100 cc carenato – Monza 1956

Mario Carini e Sante Ciceri sono entrati nella storia Ducati per aver stabilito 46 primati mondiali validi per le classi 100, 125, 175, e in parte 250 cc, sul circuito di Monza, il 30 novembre 1956. I punti qualificanti della seduta di record furono i 1000 km alla media di 154,550 Km/h e la media sul giro a 171,910 Km/h. Il mezzo impiegato era un Marianna 98 cc monoalbero, con carenatura a siluro frutto di approfonditi studi aerodinamici, che montava un motore Gran Sport con carburatore maggiorato Dell’Orto SS con diffusore di 25 mm, impiegato abitualmente in gare di velocità e nelle prove di gran fondo su strada, capace di erogare 12 cavalli a 10.000 giri. La carenatura era un vero gioiello essendo realizzata in lega leggera di alluminio, battuta interamente a mano, ed era fissata a un telaio tubolare grazie a numerosi silent block appositamente impiegati per ridurre al minimo le vibrazioni durante le massime sollecitazioni.

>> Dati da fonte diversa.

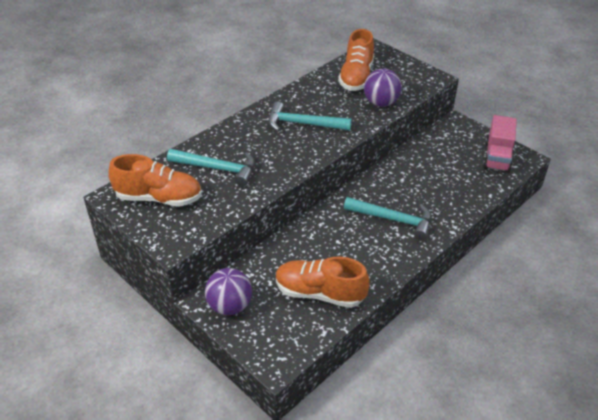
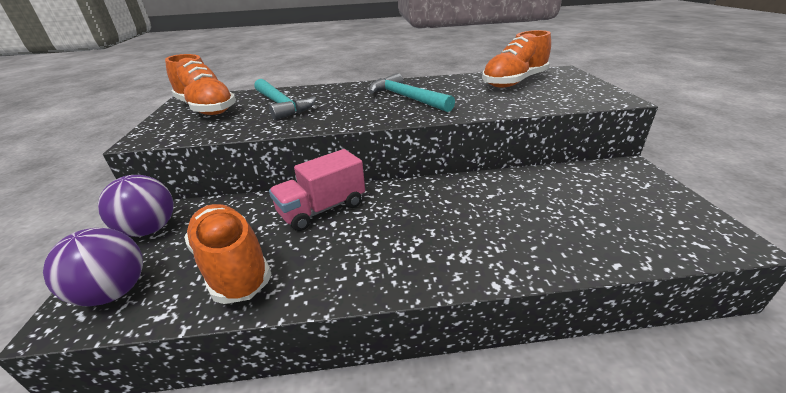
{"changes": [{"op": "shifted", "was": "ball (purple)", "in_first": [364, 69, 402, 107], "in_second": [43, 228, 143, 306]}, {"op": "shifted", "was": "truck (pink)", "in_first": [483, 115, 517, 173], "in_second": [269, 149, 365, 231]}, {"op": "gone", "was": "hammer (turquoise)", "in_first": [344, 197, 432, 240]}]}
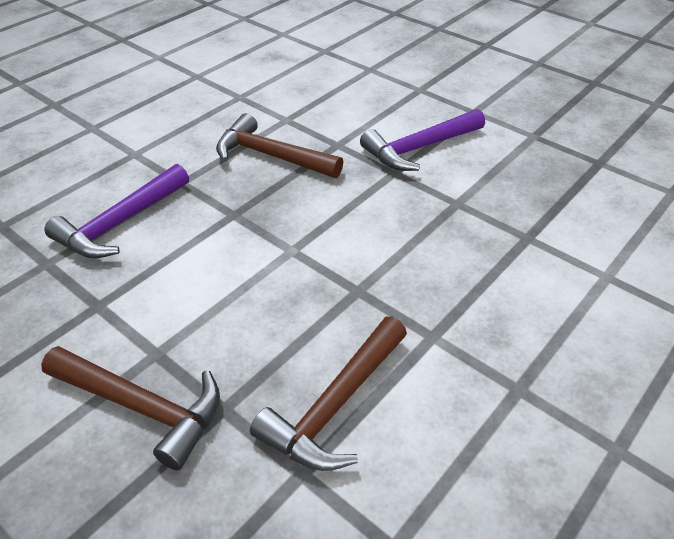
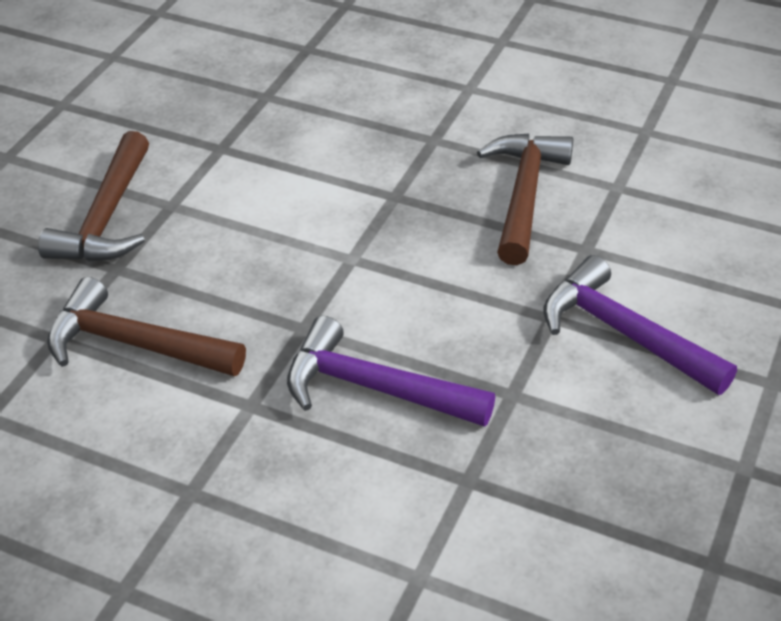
{"changes": [{"op": "shifted", "was": "hammer (purple)", "in_first": [44, 164, 189, 259], "in_second": [287, 316, 495, 427]}]}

Il Siluro in un momento di pausa al box. Riconosciamo Franco Farné, il primo a sinistra, e il pilota Sante Ciceri.

La meccanica e il motore ricalcavano in gran parte quelli della 100 GS che aveva dominato nelle corse su strada. La carenatura era a sogliola in lega di alluminio con telo elastico aggiuntivo per impedire infiltrazioni d’acqua in caso di pioggia e migliorare la penetrazione nell’aria. Le feritoie per l’uscita delle gambe dei piloti furono in seguito saldate, così in caso di guasto era indispensabile trovare un muretto a cui appoggiarsi o un prato con molta erba per adagiarsi senza danni, cosa che fece Spaggiari durante le prove a Monza: il pilota doveva infatti calarsi all’interno della carenatura, senza poterne più uscirne.

Situazione molto pericolosa in caso di caduta e fastidiosa anche quando ci si doveva arrestare ai box: i meccanici dovevano intervenire con la massima rapidità per sorreggere la moto, altrimenti era impossibile evitare che si sdraiasse a terra!

Una rara immagine, il 100 cc sfreccia sul rettilineo della pista lombarda.

La grande importanza dell’avvenimento è testimoniata dal fatto che alla prova presenziarono anche l’ing. Fabio Taglioni, che aveva coordinato il progetto tecnico, e il dottor Calcagnile, vice del direttore generale Montano.

Il risultato poteva essere ancora più sorprendente se avesse partecipato al tentativo record anche Spaggiari, pilota ufficiale Ducati, a cui inizialmente Taglioni aveva affidato l’impresa, ma i problemi economici che assillavano continuamente la Ducati costrinsero la direzione agonistica a privilegiare Ciceri e Carini che, pur essendo meno validi di Spaggiari in pista, assicuravano però una quasi totale copertura delle spese grazie a sponsor personali.